Mais il nous faut quitter le chapiteau qui nous abrite (NDLR : ceux qui n’ont pas envie de s’exposer aux éléments avaient la possibilité de rester couverts car un écran géant au sein de la structure permet de voir les concerts de la scène Plein Ere, et ça c’est une très bonne idée) pour aller rejoindre le front stage extérieur. Oui, nous sommes des privilégiés (pour les trois premiers morceaux seulement, ne sifflez pas trop vite) mais c’est la condition sine qua non pour nous permettre de vous rapporter quelques clichés du prochain concert.
De nombreux festivaliers sont en effet massés devant les barrières pour assister à la prestation de Madame Zazie. On change de créneau, et de catégorie diront certains, car Zazie est l’une des références de la musique française, mais ne croyez-pas qu’elle se la joue diva pour la cause. Il n’est en effet pas rare que l’artiste donne de sa personne pour soutenir les causes les plus nobles. Mais même au quotidien, Zazie fait preuve d’un savoir vivre hors du commun. Toujours polie, elle est l’une des premières à effectuer ses balances, parfois des heures avant sa propre prestation, afin de permettre à d’autres d’arriver sur le site un peu plus tard. Certes, elle n’apprécie pas les bains de foule et ne se plie que très rarement aux séances de selfies, mais si elle devait agir de la sorte, pas certain qu’elle puisse encore approcher la scène à temps pour son concert.

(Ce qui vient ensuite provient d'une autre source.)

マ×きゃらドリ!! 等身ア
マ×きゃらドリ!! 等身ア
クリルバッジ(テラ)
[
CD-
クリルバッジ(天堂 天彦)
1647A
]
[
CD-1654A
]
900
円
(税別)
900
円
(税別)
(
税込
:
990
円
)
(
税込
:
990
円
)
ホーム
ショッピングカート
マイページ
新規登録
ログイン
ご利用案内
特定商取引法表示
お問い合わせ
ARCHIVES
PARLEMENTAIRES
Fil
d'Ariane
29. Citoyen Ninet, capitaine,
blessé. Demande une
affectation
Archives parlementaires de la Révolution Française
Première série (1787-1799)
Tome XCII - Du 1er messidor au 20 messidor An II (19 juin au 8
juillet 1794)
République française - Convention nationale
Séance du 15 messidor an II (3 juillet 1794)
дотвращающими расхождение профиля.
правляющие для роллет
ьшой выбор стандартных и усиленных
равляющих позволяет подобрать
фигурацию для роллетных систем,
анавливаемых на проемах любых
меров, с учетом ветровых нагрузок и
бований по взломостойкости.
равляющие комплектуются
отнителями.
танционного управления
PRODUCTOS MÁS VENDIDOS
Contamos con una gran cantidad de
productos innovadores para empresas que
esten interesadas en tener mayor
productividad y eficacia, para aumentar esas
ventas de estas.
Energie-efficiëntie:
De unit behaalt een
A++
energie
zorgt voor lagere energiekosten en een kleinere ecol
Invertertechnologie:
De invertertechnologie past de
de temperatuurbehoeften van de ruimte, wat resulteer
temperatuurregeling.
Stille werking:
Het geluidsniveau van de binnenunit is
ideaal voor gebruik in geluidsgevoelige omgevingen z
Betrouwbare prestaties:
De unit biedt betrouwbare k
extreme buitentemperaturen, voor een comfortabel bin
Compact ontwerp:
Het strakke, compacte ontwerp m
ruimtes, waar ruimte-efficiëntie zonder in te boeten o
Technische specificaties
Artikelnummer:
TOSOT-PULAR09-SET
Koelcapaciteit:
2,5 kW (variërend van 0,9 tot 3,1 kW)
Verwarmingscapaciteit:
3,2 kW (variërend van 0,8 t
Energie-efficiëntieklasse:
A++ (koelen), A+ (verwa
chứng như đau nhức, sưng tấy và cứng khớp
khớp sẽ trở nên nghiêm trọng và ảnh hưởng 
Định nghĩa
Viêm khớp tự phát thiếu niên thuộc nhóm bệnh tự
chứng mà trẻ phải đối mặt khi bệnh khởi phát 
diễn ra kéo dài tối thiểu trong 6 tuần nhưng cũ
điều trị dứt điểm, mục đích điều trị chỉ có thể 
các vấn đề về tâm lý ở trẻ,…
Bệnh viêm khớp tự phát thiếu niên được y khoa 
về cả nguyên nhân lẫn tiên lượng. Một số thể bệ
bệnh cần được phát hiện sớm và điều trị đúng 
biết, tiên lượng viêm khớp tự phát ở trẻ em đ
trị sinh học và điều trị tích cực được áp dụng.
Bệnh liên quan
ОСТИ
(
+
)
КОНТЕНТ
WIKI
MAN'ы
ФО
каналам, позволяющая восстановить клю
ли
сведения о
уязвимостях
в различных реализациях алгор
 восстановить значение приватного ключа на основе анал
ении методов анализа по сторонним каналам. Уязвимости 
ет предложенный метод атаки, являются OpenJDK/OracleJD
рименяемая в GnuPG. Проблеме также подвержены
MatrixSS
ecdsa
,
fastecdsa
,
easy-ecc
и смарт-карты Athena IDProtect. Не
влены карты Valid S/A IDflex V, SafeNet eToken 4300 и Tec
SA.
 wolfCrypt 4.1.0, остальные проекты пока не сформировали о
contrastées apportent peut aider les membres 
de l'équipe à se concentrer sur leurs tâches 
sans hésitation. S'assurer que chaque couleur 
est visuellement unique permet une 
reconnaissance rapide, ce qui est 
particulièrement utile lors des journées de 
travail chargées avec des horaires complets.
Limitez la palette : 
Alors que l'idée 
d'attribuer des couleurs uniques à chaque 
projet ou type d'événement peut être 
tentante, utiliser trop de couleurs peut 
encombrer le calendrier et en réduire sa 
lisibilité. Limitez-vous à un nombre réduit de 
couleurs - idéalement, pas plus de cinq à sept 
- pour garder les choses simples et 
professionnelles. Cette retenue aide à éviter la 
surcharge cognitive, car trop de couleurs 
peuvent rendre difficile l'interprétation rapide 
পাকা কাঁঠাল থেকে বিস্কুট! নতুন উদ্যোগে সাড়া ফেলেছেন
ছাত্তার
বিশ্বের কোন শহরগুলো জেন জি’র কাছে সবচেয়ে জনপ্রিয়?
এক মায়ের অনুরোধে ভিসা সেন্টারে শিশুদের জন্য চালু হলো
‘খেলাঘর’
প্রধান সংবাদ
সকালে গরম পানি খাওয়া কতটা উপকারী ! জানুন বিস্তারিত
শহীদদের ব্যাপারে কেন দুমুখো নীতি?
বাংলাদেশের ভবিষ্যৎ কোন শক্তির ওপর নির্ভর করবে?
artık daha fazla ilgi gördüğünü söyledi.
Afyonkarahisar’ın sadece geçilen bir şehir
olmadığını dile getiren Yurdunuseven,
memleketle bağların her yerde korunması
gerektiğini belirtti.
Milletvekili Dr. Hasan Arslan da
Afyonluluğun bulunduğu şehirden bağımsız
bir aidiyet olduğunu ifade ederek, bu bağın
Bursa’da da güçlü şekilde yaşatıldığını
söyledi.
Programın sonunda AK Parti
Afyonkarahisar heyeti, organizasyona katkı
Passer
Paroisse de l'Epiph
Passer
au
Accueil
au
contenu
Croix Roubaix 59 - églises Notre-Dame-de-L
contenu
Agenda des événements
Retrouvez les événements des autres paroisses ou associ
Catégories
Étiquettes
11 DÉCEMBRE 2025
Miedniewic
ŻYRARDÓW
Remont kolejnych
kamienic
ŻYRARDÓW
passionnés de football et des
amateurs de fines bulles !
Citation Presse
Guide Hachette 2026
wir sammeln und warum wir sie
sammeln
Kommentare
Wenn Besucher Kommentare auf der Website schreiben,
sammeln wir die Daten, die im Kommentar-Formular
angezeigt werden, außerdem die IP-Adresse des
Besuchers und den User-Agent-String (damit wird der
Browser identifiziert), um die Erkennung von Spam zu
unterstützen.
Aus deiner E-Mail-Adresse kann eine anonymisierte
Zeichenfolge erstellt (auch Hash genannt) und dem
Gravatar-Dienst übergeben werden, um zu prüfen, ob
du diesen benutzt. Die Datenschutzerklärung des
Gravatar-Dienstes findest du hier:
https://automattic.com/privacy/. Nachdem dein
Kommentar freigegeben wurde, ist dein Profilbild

Il faut dire que le catalogue des titres connus de Zazie semble sans fin et je ne parle ici que de ceux interprétés par la chanteuse, et non ceux écrits par l’auteure puisqu’elle dispose aussi de cette corde à son arc. Bref, tout le monde est capable de chanter plusieurs chansons de dame Zazie, nous en avons encore eu la preuve lors de cette sortie extraordinaire de la femme aux multiples casquettes (mais au seul chapeau).
Après une telle référence, seul un artiste peu commun pouvait proposer un set clôturant en apothéose cette édition, certes endeuillée, mais pour le moins réussie du festival. C’est l’homme au masque de singe, Kid « monkey face » Noize qui a rempli avec brio cette mission.
Rendez-vous, espérons-le, en 2024 à Ere.